So., 07.04.24 | 18:30 Uhr
Das Erste
Australien – Der "Bite-Club" – Neues Leben nach dem Hai-Angriff
Genau hier ist es passiert. An einem ganz normalen Mittwoch. Nach Feierabend noch eine Runde surfen gehen. Für Dave Pearson gab es nichts Schöneres. Doch dann greift plötzlich aus der Tiefe ein drei Meter langer Hai an. "Heute ist der Tag an dem ich sterbe, dachte ich. Unter Wasser habe ich dann an meine Familie gedacht und mir gesagt. 'Nein! Nicht heute!' Ich habe mich vom Grund wieder hochgedrückt. Als ich dann an meinem Arm heruntergeschaut habe, da hing der Unterarmmuskel wie ein Fetzen herunter. Ich habe meinen blanken Knochen gesehen. Überall war Blut und ich dachte, es stimmt also, was man in Filmen sieht, das Wasser färbt sich rot."

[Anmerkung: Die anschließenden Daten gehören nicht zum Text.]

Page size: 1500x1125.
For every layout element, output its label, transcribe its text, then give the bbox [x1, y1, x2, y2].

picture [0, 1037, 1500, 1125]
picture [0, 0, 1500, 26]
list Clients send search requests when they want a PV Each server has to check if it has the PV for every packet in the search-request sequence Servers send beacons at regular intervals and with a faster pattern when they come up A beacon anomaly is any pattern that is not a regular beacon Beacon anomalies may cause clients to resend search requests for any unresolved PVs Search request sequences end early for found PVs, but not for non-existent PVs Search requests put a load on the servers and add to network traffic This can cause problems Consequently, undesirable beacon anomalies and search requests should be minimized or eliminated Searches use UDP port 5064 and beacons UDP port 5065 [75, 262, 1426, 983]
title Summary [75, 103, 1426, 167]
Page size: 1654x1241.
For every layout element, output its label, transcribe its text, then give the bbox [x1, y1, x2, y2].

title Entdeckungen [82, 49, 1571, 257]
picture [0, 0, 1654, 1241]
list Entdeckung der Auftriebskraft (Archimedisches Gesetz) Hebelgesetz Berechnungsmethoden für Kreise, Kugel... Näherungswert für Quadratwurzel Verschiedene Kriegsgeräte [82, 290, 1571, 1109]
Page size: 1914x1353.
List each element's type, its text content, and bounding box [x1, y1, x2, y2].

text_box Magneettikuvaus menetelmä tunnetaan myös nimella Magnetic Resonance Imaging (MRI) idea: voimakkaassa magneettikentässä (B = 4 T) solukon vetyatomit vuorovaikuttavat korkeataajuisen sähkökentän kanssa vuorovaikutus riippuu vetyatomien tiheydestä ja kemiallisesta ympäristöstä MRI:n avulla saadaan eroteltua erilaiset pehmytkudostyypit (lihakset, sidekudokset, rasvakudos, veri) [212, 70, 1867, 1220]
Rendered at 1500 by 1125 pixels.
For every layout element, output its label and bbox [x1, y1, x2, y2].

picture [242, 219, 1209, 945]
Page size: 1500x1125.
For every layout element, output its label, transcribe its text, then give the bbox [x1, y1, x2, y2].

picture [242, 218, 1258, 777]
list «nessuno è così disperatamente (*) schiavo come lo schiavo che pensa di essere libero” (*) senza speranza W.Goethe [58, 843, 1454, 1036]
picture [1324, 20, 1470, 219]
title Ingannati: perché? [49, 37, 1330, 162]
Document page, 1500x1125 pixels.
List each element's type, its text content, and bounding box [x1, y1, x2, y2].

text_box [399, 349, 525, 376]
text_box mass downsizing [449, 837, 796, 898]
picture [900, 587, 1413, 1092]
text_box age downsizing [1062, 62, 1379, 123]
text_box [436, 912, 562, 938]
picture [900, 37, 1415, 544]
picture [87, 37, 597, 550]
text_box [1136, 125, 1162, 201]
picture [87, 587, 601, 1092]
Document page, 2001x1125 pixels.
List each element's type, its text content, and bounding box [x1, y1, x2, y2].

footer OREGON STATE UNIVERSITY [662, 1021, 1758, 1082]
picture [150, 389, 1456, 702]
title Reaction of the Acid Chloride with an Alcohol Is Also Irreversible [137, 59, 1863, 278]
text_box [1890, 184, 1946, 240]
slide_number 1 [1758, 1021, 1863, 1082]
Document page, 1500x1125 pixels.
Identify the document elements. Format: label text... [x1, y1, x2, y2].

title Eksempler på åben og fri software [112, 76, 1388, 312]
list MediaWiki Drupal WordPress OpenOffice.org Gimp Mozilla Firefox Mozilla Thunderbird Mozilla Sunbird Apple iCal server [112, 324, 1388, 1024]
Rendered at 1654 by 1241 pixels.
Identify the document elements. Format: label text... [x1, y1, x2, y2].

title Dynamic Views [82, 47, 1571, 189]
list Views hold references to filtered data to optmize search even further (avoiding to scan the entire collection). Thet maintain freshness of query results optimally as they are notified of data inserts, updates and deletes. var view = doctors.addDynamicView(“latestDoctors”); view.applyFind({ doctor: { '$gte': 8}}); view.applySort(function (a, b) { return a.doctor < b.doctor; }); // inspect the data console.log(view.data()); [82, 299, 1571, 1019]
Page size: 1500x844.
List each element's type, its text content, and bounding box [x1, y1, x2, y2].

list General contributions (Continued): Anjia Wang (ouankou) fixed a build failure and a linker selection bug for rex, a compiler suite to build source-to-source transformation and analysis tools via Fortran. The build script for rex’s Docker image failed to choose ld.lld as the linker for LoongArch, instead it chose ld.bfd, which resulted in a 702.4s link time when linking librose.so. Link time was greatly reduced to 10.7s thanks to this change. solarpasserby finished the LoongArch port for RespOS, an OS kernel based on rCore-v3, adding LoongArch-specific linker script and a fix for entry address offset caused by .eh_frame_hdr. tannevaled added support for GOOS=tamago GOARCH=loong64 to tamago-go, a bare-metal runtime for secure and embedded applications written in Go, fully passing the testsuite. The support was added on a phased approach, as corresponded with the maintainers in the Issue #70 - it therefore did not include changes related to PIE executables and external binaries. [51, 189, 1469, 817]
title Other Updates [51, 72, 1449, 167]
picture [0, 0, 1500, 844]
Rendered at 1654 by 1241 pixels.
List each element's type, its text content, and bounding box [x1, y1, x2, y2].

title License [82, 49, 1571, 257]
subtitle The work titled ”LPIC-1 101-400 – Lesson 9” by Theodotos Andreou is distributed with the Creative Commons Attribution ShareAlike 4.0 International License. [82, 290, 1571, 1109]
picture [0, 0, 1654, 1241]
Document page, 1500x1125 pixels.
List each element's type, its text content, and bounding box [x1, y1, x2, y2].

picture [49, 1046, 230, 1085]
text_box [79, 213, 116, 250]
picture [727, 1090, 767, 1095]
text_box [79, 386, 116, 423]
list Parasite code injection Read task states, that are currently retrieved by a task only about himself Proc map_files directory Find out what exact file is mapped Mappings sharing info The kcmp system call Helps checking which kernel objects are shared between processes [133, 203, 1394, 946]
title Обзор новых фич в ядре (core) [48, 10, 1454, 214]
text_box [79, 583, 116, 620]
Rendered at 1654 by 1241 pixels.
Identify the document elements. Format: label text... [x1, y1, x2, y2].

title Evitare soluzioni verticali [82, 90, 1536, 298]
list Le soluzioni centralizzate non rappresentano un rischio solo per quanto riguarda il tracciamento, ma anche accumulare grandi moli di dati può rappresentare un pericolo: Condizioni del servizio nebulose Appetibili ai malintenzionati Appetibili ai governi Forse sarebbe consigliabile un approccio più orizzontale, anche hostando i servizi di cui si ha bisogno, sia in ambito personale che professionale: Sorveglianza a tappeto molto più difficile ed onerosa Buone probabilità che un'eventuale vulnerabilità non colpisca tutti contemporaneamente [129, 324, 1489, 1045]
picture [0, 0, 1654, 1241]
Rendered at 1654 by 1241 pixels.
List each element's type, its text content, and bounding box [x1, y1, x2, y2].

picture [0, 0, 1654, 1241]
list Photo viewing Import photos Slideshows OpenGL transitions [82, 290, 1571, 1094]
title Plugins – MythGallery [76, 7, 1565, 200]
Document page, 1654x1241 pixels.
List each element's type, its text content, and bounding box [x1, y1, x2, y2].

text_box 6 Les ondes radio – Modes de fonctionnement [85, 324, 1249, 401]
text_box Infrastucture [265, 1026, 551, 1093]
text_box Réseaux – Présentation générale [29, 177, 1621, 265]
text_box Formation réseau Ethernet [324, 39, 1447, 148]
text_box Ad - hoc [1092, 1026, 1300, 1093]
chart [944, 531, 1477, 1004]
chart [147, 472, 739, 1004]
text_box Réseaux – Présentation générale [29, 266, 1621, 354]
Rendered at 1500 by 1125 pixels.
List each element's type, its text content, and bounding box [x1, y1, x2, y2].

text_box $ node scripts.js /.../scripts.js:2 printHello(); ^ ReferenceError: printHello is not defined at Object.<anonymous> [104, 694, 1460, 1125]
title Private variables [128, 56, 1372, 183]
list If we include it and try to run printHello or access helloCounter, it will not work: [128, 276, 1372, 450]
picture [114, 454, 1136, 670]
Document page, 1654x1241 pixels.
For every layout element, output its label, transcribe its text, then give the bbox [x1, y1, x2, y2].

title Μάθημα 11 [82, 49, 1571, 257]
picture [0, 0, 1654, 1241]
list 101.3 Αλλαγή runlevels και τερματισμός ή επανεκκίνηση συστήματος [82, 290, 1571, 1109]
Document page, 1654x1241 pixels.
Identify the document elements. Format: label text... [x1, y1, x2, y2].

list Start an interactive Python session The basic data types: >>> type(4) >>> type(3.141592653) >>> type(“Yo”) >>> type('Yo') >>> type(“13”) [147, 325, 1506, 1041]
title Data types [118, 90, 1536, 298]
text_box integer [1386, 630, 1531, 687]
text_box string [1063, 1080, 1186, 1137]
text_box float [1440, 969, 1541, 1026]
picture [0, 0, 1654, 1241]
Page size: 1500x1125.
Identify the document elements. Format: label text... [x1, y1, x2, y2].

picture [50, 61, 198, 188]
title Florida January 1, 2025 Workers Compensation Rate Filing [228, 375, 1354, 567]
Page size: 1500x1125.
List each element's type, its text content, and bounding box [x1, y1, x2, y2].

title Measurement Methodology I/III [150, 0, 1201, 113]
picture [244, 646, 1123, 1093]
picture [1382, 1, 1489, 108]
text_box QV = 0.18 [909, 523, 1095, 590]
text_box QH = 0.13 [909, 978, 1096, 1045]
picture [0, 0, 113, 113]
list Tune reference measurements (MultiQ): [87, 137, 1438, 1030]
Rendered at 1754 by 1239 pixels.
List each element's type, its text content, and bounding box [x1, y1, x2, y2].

Seine Freunde ziehen ihn an den Strand. Dave überlebt. Sein Unterarm muss nicht amputiert werden. Trotz der heftigen Wunde. Ein Tattoo überdeckt jetzt die Narben. Doch die psychischen Wunden heilen nur langsam. Noch im Krankenhaus hat Dave eine Idee: Er will Opfer von Hai-Angriffen zusammenbringen. Der Bite-Club war gegründet. Das Wichtigste dabei: Sprechen über das Erlebte. Immer wieder erzählt er deshalb, was ihm passiert ist. Sein Board von damals hat er aufbewahrt. Die Abdrücke der messerscharfen Haifisch-Zähne sind noch zu sehen.
Gefahr durch Haie blenden Surferinnen und Surfer aus
Wellenreiten an einem der Traumstrände in Australien. Das lieben die Leute Down Under. So wie hier am legendären Bondi Beach in der Metropole Sydney. Neoprenanzug auf der Haut, ein Board unterm Arm – alle Generationen gehen hier aufs Wasser. Gedanken über die Gefahr durch Haie blenden die meisten lieber aus. "Das ist das Revier der Haie, und meins auch. Wir teilen uns das. Bin zum Glück noch keinem begegnet", sagt ein Mann. Eine Frau dazu: "Ich versuche nicht daran zu denken. Ich genieße es und sage mir, da sind schon keine Haie." Ein weiterer Mann: "Manchmal hat man das im Hinterkopf, aber wir stehen ja nicht auf der Speisekarte der Haie. Ich fühle mich sicher."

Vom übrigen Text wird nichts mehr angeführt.